Tasks to complete >>
a. Answer these questions from the Brown v. Texas excerpt:
(i) What is the surname of the prosecutor in the exchange?
(ii) What governmental interest does the prosecutor name when the judge asks what the interests are?
(iii) What warning does the judge say an officer will often give a defendant?
b. Reproduce word for word the passage of the Brown v. Texas excerpt between "APPENDIX TO OPINION" and "to say anything.", inclusive.

The Judges who decided Brown v. Texas offer an unusual appendix in their brief opinion, an exchanged between the Texas prosecutor and the judge. In oral argument, a judge highlights that a person cannot be arrested simply because he does not identify himself. Not identifying yourself apart from an articulable suspicion or probable cause by the officer is not a crime for which you can be arrested

When can I be arrested for not answering a question against myself. This exchange is below in full with emphasis added by me.

APPENDIX TO OPINION OF THE COURT

“THE COURT: . . . What do you think about if you stop a person lawfully, and then if he doesn’t want to talk to you, you put him in jail for committing a crime.

“MR. PATTON [Prosecutor]: Well first of all, I would question the Defendant’s statement in his motion that the First Amendment gives an individual the right to silence.

“THE COURT: . . . I’m asking you why should the State put you in jail because you don’t want to say anything.

“MR. PATTON: Well, I think there’s certain interests that have to be viewed.

“THE COURT: Okay, I’d like you to tell me what those are.

“MR. PATTON: Well, the Governmental interest to maintain the safety and security of the society and the citizens to live in the society, and there are certainly strong Governmental interests in that direction and because of that, these interests outweigh the interests of an individual for a certain amount of intrusion upon his personal liberty. I think these Governmental interests outweigh the individual’s interests in this respect, as far as simply asking an individual for his name and address under the proper circumstances.

“THE COURT: But why should it be a crime to not answer?

“MR. PATTON: Again, I can only contend that if an answer is not given, it tends to disrupt.

“THE COURT: What does it disrupt?

“MR. PATTON: I think it tends to disrupt the goal of this society to maintain security over its citizens to make sure they are secure in their gains and their homes.

“THE COURT: How does that secure anybody by forcing them, under penalty of being prosecuted, to giving their name and address, even though they are lawfully stopped?

“MR. PATTON: Well I, you know, under the circumstances in which some individuals would be lawfully stopped, it’s presumed that perhaps this individual is up to something, and the officer is doing his duty simply to find out the individual’s name and address, and to determine what exactly is going on.

“THE COURT: I’m not questioning, I’m not asking whether the officer shouldn’t ask questions. I’m sure they should ask everything they possibly could find out. What I’m asking is what’s the State’s interest in putting a man in jail because he doesn’t want to answer something. I realize lots of times an officer will give a defendant a Miranda warning which means a defendant doesn’t have to make a statement. Lots of defendants go ahead and confess, which is fine if they want to do that. But if they don’t confess, you can’t put them in jail, can you, for refusing to confess to a crime?” App. 15-17 (emphasis added).

Listed entries >>
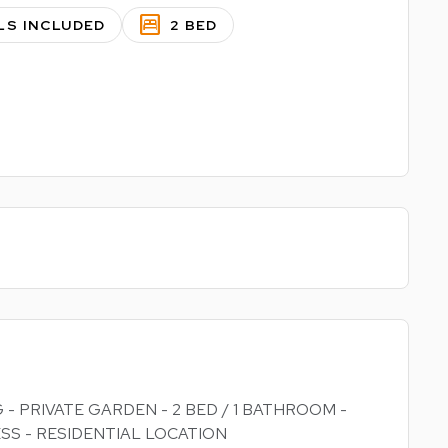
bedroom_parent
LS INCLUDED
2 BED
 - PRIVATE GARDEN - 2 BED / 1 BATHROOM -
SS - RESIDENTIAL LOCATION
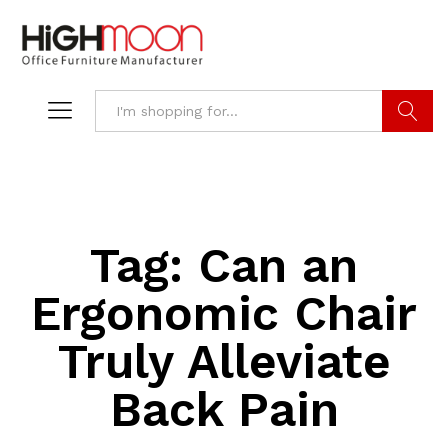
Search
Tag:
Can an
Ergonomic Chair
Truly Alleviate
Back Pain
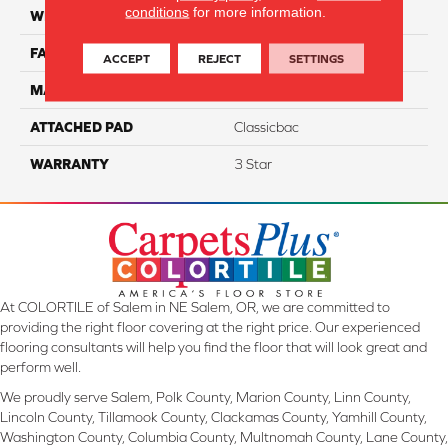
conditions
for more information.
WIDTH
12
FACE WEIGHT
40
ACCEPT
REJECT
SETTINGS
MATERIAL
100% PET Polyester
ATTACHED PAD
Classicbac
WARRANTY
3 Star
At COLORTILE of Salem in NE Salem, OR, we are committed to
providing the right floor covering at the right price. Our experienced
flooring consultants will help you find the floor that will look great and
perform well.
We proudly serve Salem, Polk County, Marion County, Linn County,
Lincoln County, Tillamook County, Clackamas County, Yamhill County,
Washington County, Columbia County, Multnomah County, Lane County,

Solutions to the problems >>
a.
(i) Patton.
(ii) The governmental interest in maintaining the safety and security of society and of the citizens who live in it.
(iii) A Miranda warning.

b.
APPENDIX TO OPINION OF THE COURT

“THE COURT: . . . What do you think about if you stop a person lawfully, and then if he doesn’t want to talk to you, you put him in jail for committing a crime.

“MR. PATTON [Prosecutor]: Well first of all, I would question the Defendant’s statement in his motion that the First Amendment gives an individual the right to silence.

“THE COURT: . . . I’m asking you why should the State put you in jail because you don’t want to say anything.